- **WORK INSTRUCTIONS**
Return every line below that contains the string "yang", copying each such line in full.
________________________
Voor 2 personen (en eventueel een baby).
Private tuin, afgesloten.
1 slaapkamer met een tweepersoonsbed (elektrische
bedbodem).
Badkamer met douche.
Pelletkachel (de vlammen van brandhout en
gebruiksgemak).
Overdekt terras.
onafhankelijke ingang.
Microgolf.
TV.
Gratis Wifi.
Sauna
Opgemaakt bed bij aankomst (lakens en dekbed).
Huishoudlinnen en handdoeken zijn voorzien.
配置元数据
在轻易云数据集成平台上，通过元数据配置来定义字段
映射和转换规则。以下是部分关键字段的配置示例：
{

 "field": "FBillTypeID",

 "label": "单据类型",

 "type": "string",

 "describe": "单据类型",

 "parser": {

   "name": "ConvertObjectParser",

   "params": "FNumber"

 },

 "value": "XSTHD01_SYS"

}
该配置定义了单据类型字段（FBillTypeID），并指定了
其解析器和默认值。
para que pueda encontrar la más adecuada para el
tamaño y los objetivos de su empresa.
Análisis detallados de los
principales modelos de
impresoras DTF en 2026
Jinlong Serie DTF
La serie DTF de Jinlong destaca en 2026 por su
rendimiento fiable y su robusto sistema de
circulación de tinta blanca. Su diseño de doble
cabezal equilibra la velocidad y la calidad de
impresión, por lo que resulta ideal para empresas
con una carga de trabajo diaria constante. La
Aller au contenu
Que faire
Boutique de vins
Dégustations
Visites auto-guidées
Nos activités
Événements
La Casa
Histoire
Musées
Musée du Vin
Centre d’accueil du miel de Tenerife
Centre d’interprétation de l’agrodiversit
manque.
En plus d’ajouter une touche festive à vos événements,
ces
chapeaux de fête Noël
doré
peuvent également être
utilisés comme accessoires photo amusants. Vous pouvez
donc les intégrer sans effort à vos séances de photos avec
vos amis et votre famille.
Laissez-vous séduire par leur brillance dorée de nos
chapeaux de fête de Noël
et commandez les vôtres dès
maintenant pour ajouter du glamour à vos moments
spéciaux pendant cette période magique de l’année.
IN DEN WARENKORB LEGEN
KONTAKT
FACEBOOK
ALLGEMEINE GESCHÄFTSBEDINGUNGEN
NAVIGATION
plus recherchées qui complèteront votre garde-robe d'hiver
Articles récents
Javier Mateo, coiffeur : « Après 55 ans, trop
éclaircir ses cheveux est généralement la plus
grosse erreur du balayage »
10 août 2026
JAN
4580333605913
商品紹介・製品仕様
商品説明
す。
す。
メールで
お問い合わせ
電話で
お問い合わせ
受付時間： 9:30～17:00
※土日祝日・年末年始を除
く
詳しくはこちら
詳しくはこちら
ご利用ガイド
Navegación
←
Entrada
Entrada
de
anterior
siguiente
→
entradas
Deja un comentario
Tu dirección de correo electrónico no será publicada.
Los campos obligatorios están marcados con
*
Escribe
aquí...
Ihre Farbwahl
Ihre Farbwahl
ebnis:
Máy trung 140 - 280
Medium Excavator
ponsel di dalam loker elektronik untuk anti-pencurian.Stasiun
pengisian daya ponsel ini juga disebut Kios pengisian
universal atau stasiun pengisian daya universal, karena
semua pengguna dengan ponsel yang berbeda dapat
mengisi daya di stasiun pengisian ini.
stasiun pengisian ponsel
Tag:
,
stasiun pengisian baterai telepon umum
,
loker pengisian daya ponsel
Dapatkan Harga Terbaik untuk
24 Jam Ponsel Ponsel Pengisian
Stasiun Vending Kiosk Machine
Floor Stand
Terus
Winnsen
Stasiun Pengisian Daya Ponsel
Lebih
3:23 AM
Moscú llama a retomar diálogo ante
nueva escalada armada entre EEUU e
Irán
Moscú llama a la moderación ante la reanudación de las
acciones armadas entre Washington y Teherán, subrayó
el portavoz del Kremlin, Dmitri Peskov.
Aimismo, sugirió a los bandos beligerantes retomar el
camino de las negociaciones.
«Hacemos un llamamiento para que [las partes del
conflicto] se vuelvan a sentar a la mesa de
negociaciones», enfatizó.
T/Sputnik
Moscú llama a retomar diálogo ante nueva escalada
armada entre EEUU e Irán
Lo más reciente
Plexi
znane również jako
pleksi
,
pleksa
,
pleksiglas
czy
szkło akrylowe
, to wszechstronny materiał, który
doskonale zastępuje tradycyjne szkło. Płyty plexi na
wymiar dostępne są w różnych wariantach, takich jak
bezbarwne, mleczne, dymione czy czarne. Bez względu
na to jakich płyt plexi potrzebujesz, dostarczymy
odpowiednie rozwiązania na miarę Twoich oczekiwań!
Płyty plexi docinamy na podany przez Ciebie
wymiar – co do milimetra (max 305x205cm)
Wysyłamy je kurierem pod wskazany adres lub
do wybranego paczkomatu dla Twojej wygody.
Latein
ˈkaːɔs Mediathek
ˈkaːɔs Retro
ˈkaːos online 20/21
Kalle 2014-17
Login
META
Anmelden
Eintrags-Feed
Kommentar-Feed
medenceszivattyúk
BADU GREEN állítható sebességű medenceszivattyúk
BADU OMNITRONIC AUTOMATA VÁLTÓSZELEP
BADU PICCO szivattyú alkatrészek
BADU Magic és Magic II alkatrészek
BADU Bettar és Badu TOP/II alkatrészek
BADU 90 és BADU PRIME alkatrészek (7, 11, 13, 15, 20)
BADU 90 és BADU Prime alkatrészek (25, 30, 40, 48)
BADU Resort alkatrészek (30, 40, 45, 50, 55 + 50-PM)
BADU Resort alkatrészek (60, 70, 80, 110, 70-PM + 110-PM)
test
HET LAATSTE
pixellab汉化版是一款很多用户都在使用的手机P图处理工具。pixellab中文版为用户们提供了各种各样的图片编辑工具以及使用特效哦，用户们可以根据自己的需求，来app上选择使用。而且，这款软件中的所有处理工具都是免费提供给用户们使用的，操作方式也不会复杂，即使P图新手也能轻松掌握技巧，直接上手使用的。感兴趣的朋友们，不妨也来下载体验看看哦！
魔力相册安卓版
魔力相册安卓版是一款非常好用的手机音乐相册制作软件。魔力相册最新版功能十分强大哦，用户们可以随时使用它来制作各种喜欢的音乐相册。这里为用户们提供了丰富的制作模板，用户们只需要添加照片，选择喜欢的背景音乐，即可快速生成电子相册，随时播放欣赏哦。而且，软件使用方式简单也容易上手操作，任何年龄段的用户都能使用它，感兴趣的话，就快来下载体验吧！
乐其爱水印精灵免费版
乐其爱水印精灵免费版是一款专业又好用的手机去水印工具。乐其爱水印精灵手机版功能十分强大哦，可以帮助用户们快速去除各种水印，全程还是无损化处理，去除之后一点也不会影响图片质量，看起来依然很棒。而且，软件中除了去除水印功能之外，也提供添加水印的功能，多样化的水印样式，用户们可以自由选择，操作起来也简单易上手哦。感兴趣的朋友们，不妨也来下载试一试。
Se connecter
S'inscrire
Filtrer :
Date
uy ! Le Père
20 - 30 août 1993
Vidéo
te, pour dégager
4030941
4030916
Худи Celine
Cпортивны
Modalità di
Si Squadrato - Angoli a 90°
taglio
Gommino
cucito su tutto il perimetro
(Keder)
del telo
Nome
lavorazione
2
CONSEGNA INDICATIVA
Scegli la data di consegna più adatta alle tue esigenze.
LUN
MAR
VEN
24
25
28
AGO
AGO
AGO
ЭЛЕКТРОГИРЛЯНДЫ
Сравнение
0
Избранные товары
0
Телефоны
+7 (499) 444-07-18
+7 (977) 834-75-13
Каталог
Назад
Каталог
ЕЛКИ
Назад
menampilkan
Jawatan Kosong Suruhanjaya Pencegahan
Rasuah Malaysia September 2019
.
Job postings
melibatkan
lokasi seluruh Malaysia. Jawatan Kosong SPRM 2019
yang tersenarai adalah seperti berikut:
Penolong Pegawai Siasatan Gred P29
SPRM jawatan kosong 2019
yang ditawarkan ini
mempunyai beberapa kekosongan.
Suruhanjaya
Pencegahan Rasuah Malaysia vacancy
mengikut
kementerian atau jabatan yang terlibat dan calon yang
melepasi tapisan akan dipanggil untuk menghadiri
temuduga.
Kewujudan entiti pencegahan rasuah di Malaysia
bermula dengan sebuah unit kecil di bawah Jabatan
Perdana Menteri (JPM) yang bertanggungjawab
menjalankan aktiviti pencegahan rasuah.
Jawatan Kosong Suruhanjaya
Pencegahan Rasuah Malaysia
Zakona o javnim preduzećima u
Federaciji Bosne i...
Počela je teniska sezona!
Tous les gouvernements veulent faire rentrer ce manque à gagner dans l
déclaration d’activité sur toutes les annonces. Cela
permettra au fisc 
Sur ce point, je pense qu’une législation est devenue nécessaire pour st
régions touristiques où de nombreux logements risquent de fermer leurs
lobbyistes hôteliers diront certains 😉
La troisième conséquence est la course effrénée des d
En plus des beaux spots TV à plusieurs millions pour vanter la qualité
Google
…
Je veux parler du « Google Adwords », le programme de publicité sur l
________________________
- **RESULT FOR THIS TASK**
semua pengguna dengan ponsel yang berbeda dapat
yang tersenarai adalah seperti berikut:
yang ditawarkan ini
kementerian atau jabatan yang terlibat dan calon yang
Perdana Menteri (JPM) yang bertanggungjawab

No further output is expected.